According to the World Health Organization (WHO), the risk of blindness in children is higher in developing countries with little access to health care. In Malawi, there are only 13 optometrists in the public sector for a population of over 19 million people. As a result, eye care is limited to surgical operations and emergency management of eye diseases.


Supported Project

In 2021-2022, L'OCCITANE South Korea and the L'OCCITANE Foundation have renewed their support to the Heart to Heart Foundation in order to keep on promoting eye health in Malawi. 

Within the frame of the project, school-based eye screenings will be conducted by 170 trained teachers at 83 schools and basic treatment for suspected children with eye problems will be carried out by OCO (Ophthalmic Clinical Officers) at school. Hospital-based further treatment will be provided to the children in need.  

Some Figures

Budget 30,000 euros

Result 126,359 beneficiaries

Partnership History

Project supported since 2017

In 2017, L’OCCITANE South Korea and the L'OCCITANE Foundation supported the Heart to Heart Foundation to conduct a school-based eye health improvement project in Mtwara, Tanzania. At that time, 124 Masasi primary schools and 94 Nanyumbu primary schools were involved.

In 2018, the project was expanded to other schools in the region and in Malawi. The project aimed to provide eye screenings, eyeglasses and surgery in 146 primary schools across the country. The staff of the schools concerned was also trained in basic knowledge of eye health and pathologies.

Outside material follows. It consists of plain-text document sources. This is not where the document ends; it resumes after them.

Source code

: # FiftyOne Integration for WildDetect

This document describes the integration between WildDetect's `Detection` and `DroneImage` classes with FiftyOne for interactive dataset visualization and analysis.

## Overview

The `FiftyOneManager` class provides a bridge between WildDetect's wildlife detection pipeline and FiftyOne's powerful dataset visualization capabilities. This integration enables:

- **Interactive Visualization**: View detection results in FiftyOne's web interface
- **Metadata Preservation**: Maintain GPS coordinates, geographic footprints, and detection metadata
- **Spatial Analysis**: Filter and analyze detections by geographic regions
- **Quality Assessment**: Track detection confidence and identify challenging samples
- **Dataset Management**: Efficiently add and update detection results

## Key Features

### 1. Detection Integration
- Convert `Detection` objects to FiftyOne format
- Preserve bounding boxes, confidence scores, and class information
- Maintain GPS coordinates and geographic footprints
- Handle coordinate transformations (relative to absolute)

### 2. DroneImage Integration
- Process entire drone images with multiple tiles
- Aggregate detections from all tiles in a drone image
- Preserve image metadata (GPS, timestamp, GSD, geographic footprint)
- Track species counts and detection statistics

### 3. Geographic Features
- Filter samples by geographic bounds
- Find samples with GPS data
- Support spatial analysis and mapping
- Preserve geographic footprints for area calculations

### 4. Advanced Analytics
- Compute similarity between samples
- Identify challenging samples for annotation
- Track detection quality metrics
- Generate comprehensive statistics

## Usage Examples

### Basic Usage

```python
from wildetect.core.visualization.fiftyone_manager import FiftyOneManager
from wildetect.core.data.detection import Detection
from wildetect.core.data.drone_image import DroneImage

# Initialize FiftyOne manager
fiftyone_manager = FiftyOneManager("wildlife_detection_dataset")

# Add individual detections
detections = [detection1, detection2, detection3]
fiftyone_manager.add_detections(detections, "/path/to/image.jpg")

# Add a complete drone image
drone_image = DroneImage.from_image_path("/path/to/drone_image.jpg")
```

In 2019, the partnership was renewed in order to keep on promoting eye health in Malawi. The project supported provided eye-screening and treatment including glasses and surgery services in 146 primary schools. In addition, basic eye health was teached to teachers in order to ensure the sustainability of school children's eye health. A surgical machine was bought for the Queen Elizabeth Central Hospital.


More information


"My daughter started having sight problems when she was born. When she grew a little, we noticed there was something white in her eye. We thought it would disappear in time, but it didn't. When she started school, she was told to sit in the classroom's front row and when she read books, she had to hold them right up to her eyes as she couldn't see clearly. We took her to the village clinic and they told us to take her to the regional hospital (Ligula), but I wasn't able to. It was a real problem, especially in the evening when there was no daylight, because she was struggling to move around the house. One day, the school called me in and eye doctors were there. They said my daughter had a cataract and needed surgery to get back her eyesight. I was scared because I couldn't afford surgery, but they said all the costs would be covered, including transport and accommodation. I was so happy that my daughter could see again and continue her studies. I've now got hope for her future once more."

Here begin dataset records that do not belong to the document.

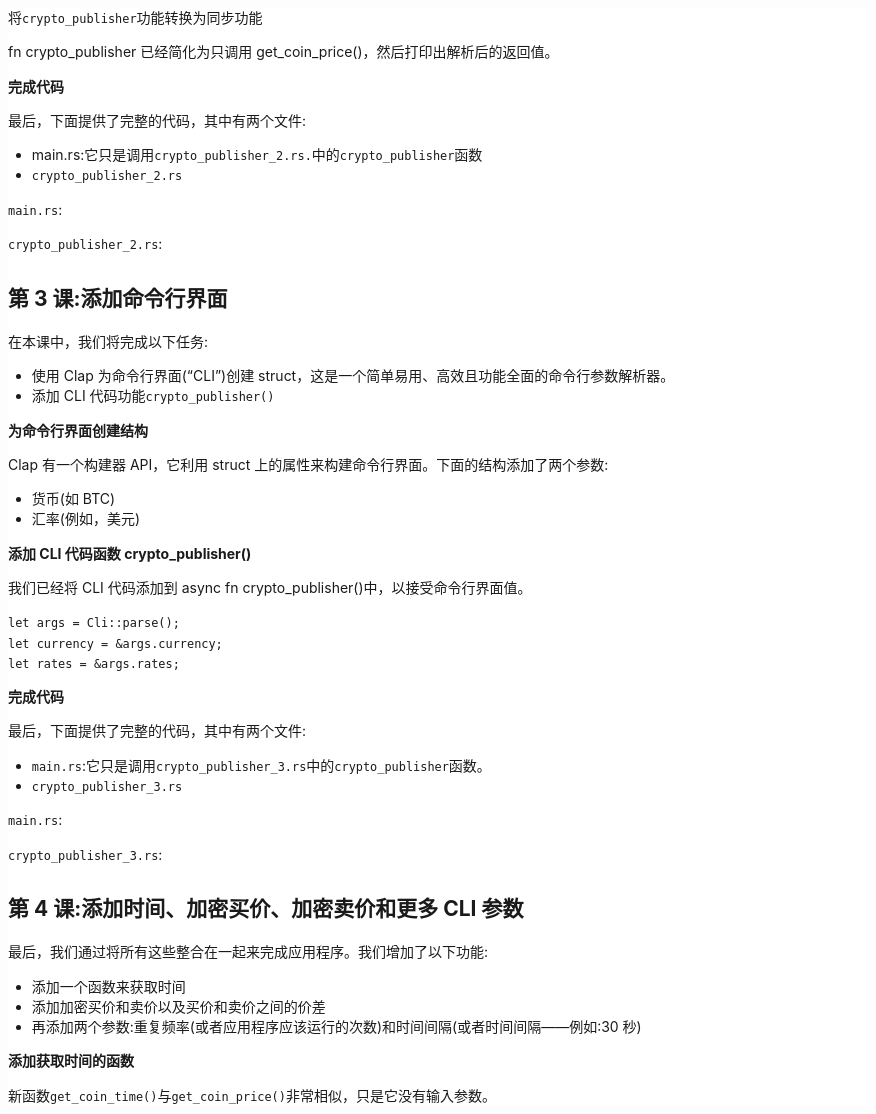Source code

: 将`crypto_publisher`功能转换为同步功能

fn crypto_publisher 已经简化为只调用 get_coin_price()，然后打印出解析后的返回值。

**完成代码**

最后，下面提供了完整的代码，其中有两个文件:

*   main.rs:它只是调用`crypto_publisher_2.rs.`中的`crypto_publisher`函数
*   `crypto_publisher_2.rs`

`main.rs`:

`crypto_publisher_2.rs`:

## 第 3 课:添加命令行界面

在本课中，我们将完成以下任务:

*   使用 Clap 为命令行界面(“CLI”)创建 struct，这是一个简单易用、高效且功能全面的命令行参数解析器。
*   添加 CLI 代码功能`crypto_publisher()`

**为命令行界面创建结构**

Clap 有一个构建器 API，它利用 struct 上的属性来构建命令行界面。下面的结构添加了两个参数:

*   货币(如 BTC)
*   汇率(例如，美元)

**添加 CLI 代码函数 crypto_publisher()**

我们已经将 CLI 代码添加到 async fn crypto_publisher()中，以接受命令行界面值。

```
let args = Cli::parse();
let currency = &args.currency;    
let rates = &args.rates;
```

**完成代码**

最后，下面提供了完整的代码，其中有两个文件:

*   `main.rs`:它只是调用`crypto_publisher_3.rs`中的`crypto_publisher`函数。
*   `crypto_publisher_3.rs`

`main.rs`:

`crypto_publisher_3.rs`:

## 第 4 课:添加时间、加密买价、加密卖价和更多 CLI 参数

最后，我们通过将所有这些整合在一起来完成应用程序。我们增加了以下功能:

*   添加一个函数来获取时间
*   添加加密买价和卖价以及买价和卖价之间的价差
*   再添加两个参数:重复频率(或者应用程序应该运行的次数)和时间间隔(或者时间间隔——例如:30 秒)

**添加获取时间的函数**

新函数`get_coin_time()`与`get_coin_price()`非常相似，只是它没有输入参数。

Mum of Saumu Abdallah (Dihimba Primary School, sixth year)

Prévention des maladies oculaires en milieu scolaire au Malawi et en Tanzanie

“I usually feel pain in my eyes and I have blurred vision especially when I want to copy notes from the black board. I have visited a nearby health centre before to seek treatment and they referred me to Zomba central hospital. However, my parents cannot afford the transport cost to the referred hospital. With the coming in of this project, I believe I will be able to be assisted and be able to succeed in my education.”